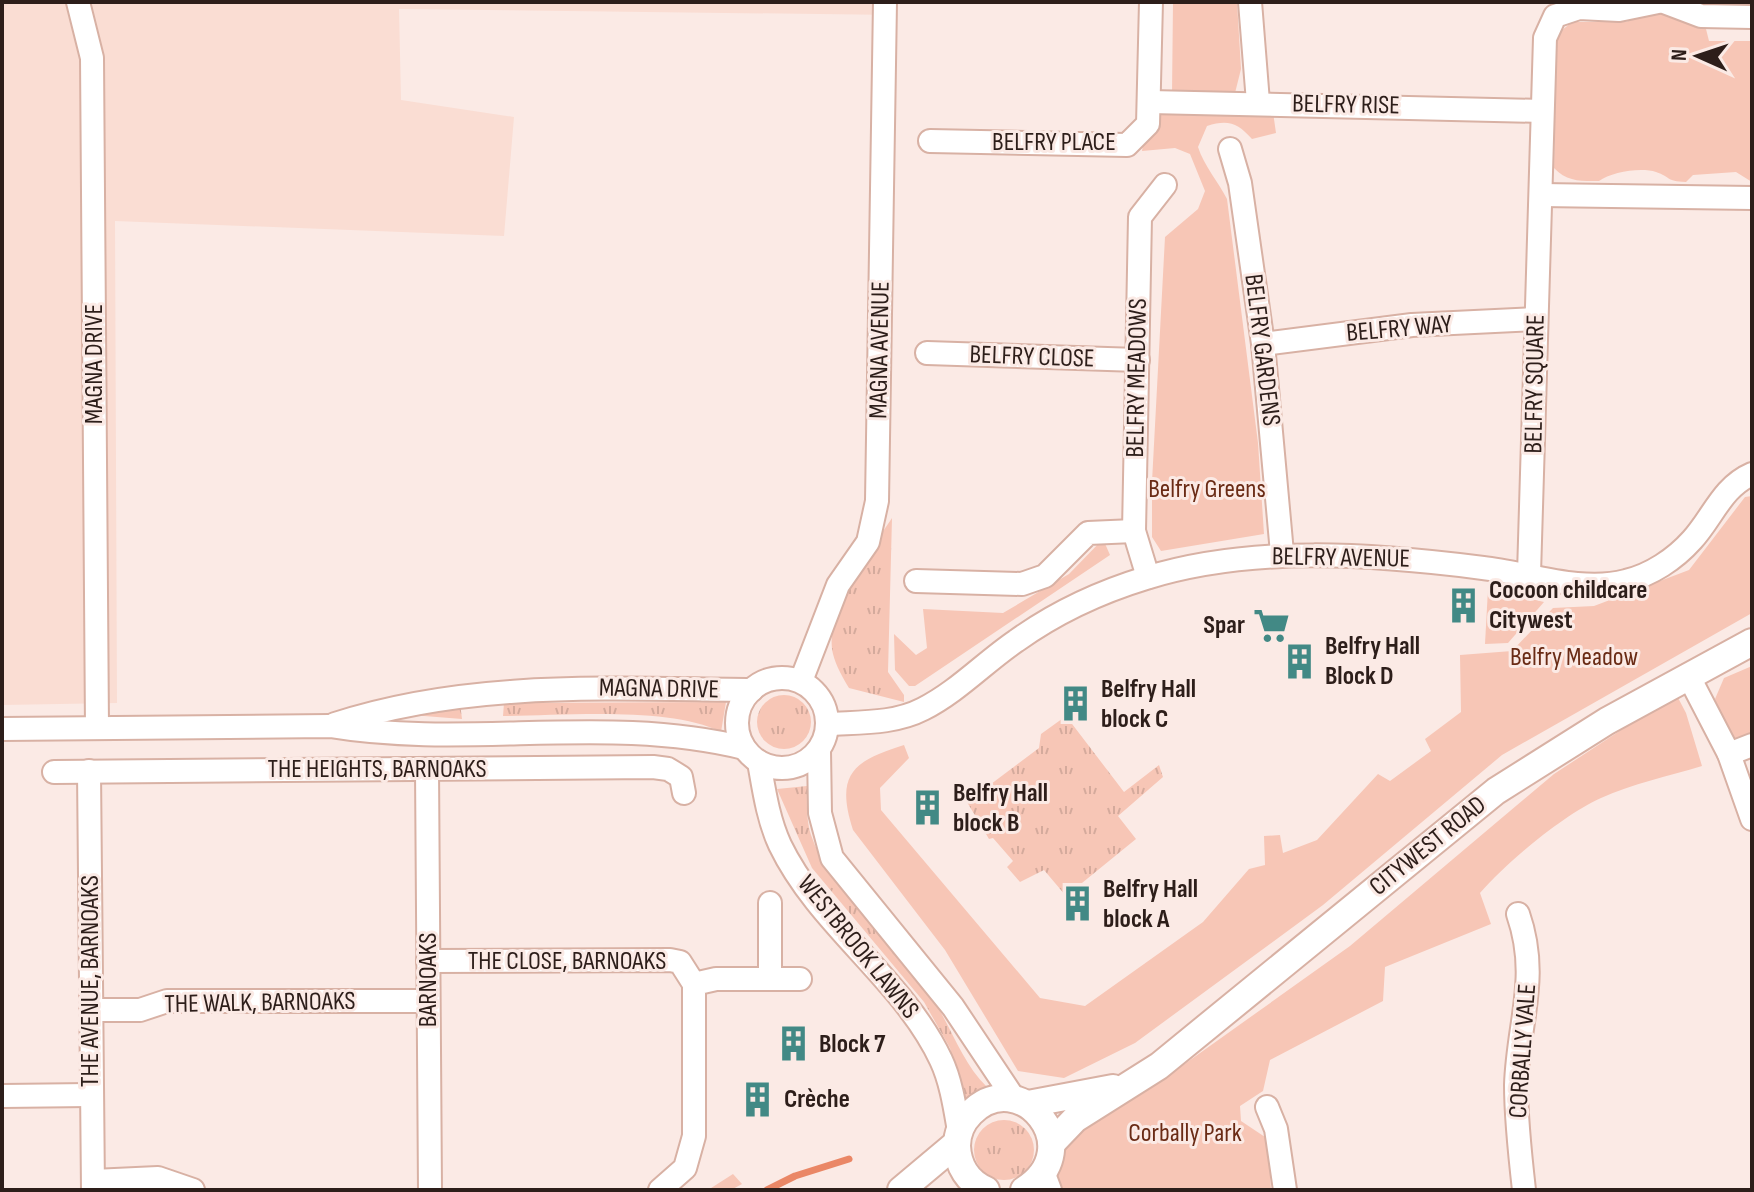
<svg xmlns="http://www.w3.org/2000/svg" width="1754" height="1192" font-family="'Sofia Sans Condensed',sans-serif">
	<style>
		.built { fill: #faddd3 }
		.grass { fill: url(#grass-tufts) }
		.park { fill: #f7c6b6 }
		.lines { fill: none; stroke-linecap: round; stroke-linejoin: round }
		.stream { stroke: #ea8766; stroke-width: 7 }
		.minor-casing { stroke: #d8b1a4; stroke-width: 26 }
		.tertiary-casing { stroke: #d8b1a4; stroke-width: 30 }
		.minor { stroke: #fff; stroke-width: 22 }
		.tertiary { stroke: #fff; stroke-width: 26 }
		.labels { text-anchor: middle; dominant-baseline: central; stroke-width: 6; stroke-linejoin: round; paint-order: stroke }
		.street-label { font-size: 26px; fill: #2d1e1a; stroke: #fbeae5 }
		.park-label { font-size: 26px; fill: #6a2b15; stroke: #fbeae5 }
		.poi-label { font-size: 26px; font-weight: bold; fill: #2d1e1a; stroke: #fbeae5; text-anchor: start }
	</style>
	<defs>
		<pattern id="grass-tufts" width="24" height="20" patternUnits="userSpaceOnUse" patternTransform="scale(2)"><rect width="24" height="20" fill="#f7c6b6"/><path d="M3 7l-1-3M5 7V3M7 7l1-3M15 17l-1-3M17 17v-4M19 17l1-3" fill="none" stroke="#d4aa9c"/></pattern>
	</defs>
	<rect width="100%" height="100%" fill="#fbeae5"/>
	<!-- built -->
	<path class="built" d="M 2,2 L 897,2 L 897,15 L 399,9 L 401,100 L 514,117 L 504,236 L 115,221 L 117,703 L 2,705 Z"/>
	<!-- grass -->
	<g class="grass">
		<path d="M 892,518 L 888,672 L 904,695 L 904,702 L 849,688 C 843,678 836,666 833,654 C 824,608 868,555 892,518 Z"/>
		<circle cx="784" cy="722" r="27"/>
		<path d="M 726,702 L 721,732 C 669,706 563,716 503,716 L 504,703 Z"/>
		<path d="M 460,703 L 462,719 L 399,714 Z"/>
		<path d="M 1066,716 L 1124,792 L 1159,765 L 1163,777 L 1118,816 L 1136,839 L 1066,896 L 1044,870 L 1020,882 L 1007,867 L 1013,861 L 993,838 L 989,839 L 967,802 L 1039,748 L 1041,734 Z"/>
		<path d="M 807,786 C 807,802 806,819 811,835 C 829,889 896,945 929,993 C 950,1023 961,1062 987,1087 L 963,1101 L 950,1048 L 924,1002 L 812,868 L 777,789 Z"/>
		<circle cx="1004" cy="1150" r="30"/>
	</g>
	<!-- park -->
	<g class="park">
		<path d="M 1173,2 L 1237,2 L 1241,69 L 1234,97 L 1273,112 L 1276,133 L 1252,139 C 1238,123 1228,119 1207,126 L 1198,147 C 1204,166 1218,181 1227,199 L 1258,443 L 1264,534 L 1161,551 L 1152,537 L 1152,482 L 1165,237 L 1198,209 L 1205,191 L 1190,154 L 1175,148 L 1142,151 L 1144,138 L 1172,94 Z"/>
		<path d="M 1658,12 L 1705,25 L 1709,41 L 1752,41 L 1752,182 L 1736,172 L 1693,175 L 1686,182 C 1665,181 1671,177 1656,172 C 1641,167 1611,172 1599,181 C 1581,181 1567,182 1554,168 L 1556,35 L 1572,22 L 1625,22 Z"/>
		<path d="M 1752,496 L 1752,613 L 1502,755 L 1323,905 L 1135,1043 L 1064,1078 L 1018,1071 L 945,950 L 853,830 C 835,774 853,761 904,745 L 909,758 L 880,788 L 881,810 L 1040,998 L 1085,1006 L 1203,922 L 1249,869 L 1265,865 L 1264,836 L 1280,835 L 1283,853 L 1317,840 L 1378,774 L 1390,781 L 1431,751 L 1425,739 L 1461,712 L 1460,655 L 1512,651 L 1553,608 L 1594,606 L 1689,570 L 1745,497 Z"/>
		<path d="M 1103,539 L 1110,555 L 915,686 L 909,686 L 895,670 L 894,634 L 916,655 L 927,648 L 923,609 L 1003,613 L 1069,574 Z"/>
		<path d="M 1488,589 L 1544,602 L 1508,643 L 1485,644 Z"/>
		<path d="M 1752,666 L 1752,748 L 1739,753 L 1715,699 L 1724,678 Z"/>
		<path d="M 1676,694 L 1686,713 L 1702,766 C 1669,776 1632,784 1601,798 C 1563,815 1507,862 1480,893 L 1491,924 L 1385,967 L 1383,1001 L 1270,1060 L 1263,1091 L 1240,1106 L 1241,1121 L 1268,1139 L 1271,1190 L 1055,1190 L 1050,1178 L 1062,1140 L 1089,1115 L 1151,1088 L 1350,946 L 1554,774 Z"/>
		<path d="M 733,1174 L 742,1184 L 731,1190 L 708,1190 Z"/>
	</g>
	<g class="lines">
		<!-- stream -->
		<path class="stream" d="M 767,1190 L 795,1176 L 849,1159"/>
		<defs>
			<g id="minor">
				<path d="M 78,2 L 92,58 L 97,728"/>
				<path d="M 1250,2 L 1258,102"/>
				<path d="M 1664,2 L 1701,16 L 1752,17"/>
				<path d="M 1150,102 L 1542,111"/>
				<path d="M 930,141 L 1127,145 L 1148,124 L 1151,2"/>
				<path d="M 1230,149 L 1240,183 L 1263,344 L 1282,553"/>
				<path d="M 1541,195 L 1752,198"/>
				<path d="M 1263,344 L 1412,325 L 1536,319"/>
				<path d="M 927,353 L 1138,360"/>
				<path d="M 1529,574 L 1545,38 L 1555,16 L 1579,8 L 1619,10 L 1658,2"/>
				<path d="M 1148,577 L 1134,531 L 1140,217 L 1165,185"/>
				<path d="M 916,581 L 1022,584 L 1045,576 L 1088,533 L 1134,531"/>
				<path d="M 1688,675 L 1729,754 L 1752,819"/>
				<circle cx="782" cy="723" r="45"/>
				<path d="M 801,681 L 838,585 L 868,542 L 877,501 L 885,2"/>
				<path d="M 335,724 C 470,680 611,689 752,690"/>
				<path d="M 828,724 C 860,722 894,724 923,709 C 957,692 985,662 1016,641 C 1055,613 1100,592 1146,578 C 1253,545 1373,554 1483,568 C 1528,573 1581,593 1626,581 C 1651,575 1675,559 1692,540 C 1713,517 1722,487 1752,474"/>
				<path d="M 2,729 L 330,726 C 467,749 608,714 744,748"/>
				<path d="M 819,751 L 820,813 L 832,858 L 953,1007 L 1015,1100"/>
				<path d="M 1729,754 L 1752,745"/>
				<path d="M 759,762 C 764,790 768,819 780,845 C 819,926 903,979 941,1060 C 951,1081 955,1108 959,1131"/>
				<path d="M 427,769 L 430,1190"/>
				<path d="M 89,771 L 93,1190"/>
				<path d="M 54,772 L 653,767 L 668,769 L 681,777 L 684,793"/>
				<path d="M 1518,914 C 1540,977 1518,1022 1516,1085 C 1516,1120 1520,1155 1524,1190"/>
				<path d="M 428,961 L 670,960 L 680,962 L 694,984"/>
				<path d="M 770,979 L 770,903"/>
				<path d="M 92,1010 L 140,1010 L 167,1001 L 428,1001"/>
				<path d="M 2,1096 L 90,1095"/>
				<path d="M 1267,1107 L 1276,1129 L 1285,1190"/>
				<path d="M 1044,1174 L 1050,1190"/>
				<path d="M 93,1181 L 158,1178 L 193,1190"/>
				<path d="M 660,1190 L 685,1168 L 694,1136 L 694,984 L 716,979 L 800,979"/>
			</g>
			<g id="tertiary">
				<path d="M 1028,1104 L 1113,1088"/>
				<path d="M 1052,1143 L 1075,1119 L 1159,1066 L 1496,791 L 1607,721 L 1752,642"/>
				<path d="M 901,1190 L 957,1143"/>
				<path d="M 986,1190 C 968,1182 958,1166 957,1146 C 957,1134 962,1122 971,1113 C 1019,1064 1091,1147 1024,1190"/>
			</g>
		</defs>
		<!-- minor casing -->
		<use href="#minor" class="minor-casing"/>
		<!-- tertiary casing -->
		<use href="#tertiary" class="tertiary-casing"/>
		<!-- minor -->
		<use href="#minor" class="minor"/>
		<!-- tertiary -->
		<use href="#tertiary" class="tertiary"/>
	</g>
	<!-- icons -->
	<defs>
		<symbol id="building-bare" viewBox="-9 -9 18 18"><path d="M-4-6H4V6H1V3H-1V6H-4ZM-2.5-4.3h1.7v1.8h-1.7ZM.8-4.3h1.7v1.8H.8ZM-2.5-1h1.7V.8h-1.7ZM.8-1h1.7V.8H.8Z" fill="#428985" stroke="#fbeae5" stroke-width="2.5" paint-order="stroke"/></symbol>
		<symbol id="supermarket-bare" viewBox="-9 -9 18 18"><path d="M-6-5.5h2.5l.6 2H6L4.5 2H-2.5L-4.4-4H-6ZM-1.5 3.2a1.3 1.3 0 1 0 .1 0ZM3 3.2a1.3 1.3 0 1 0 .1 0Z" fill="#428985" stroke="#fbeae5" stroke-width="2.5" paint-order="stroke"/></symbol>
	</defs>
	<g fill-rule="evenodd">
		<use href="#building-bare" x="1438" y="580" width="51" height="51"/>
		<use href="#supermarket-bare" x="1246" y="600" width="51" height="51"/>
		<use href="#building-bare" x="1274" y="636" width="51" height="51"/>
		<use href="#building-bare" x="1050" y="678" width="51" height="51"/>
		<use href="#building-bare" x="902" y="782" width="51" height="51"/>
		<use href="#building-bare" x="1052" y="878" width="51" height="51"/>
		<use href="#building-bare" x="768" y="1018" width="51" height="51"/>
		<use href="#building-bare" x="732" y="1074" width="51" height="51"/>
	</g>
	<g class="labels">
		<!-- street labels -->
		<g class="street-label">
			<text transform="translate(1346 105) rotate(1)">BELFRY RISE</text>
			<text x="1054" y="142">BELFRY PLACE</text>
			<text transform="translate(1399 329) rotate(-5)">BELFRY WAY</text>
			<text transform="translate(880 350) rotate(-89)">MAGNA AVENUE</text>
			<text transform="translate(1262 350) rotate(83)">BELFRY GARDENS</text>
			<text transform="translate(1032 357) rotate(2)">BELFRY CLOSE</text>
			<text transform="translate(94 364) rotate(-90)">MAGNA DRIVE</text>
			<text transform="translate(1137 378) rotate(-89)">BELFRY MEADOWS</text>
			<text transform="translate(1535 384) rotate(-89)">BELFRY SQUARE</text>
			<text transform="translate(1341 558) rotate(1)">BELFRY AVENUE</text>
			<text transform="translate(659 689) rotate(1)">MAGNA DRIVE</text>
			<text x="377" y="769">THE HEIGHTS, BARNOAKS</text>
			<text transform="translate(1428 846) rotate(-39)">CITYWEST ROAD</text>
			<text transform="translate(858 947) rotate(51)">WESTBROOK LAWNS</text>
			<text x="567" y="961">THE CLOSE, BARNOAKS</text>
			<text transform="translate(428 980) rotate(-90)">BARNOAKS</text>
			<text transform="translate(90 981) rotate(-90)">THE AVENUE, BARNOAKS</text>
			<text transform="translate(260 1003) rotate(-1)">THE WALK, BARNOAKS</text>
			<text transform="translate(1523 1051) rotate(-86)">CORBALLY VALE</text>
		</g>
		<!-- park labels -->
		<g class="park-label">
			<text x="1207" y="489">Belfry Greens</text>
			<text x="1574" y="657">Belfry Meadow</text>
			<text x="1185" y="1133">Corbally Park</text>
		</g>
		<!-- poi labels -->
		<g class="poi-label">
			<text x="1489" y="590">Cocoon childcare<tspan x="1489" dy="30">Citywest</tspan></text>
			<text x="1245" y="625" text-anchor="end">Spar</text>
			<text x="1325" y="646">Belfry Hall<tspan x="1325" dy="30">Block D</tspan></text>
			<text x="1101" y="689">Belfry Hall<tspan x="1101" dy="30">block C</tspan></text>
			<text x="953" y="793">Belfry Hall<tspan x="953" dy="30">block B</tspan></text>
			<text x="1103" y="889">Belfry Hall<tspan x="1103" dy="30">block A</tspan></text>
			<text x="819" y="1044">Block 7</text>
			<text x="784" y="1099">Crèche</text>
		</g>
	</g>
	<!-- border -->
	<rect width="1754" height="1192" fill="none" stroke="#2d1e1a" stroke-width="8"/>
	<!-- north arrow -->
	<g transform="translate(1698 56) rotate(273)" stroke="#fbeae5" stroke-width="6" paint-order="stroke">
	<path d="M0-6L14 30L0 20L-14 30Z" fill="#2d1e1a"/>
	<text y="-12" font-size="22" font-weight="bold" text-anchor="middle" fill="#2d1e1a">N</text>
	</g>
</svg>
______
• WHAT IS NEEDED:
The required output is the stretch of entries above from the line containing "828,724 C 860,722" through the line containing "<!-- tertiary casing -->", reproduced exactly.

• ANSWER TO THE EXERCISE:
				<path d="M 828,724 C 860,722 894,724 923,709 C 957,692 985,662 1016,641 C 1055,613 1100,592 1146,578 C 1253,545 1373,554 1483,568 C 1528,573 1581,593 1626,581 C 1651,575 1675,559 1692,540 C 1713,517 1722,487 1752,474"/>
				<path d="M 2,729 L 330,726 C 467,749 608,714 744,748"/>
				<path d="M 819,751 L 820,813 L 832,858 L 953,1007 L 1015,1100"/>
				<path d="M 1729,754 L 1752,745"/>
				<path d="M 759,762 C 764,790 768,819 780,845 C 819,926 903,979 941,1060 C 951,1081 955,1108 959,1131"/>
				<path d="M 427,769 L 430,1190"/>
				<path d="M 89,771 L 93,1190"/>
				<path d="M 54,772 L 653,767 L 668,769 L 681,777 L 684,793"/>
				<path d="M 1518,914 C 1540,977 1518,1022 1516,1085 C 1516,1120 1520,1155 1524,1190"/>
				<path d="M 428,961 L 670,960 L 680,962 L 694,984"/>
				<path d="M 770,979 L 770,903"/>
				<path d="M 92,1010 L 140,1010 L 167,1001 L 428,1001"/>
				<path d="M 2,1096 L 90,1095"/>
				<path d="M 1267,1107 L 1276,1129 L 1285,1190"/>
				<path d="M 1044,1174 L 1050,1190"/>
				<path d="M 93,1181 L 158,1178 L 193,1190"/>
				<path d="M 660,1190 L 685,1168 L 694,1136 L 694,984 L 716,979 L 800,979"/>
			</g>
			<g id="tertiary">
				<path d="M 1028,1104 L 1113,1088"/>
				<path d="M 1052,1143 L 1075,1119 L 1159,1066 L 1496,791 L 1607,721 L 1752,642"/>
				<path d="M 901,1190 L 957,1143"/>
				<path d="M 986,1190 C 968,1182 958,1166 957,1146 C 957,1134 962,1122 971,1113 C 1019,1064 1091,1147 1024,1190"/>
			</g>
		</defs>
		<!-- minor casing -->
		<use href="#minor" class="minor-casing"/>
		<!-- tertiary casing -->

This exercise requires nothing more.